The quick table
| Error | Meaning | First move |
|---|---|---|
| Charging Error 1 | Battery not detected | Reseat the battery; on a brand-new robot, pull the battery tab |
| Charging Error 3 | Internal charging fault | Reboot; reseat on dock; service if it persists |
| Charging Error 5 | Dirty contacts | Clean robot and dock contacts (dry cloth or eraser) |
| Charging Error 6 / 7 | Battery overheated / won’t cool | Cool for 1+ hour somewhere cooler; recurring = replace battery |
| Charging Error 8 | Can’t talk to the Li-ion battery | Usually a defective or non-genuine battery — replace with a compatible genuine pack |
The pattern behind them
Errors 1 and 5 are mechanical (seating and contact cleanliness) and fix in minutes. Errors 6, 7, and 8 are battery-health errors — if they recur after the basic fixes, the pack is telling you it’s done. Error 3 is the genuine “internal” one: reboot once, and if it returns, that robot needs service, not more dock cleaning.

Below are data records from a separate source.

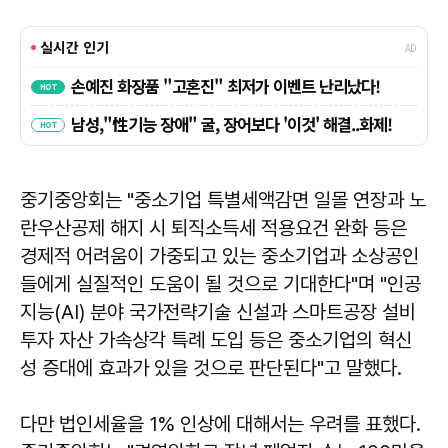
중기중앙회는 "중소기업 특별세액감면 일몰 연장과 노
란우산공제 해지 시 퇴직소득세 적용요건 완화 등은
경제적 어려움이 가중되고 있는 중소기업과 소상공인
들에게 실질적인 도움이 될 것으로 기대한다"며 "인공
지능(AI) 분야 국가전략기술 신설과 스마트공장 설비
투자 자산 가속상각 특례 도입 등은 중소기업의 혁신
성 증대에 효과가 있을 것으로 판단된다"고 말했다.
다만 법인세율을 1% 인상에 대해서는 우려를 표했다.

Buying the replacement battery right
Two facts that prevent wasted money:
- Chemistry and shape differ by family. Older 500–800 series used NiMH packs; 900/e/i/j/s are lithium-ion, and older packs do not fit the square-battery i/e/j/s machines. iRobot’s official compatibility chart is the authority — check it before ordering.
- Genuine packs are still sold first-party post-bankruptcy: $99.99 for the e/i/j-series Li-ion, $109.99 for the 1800 pack (600/800/960), up to $169.99 for j-series Combo packs. Third-party batteries are cheaper but are a documented trigger for Charging Error 8 — and iRobot’s guidance notes non-genuine parts can void the warranty.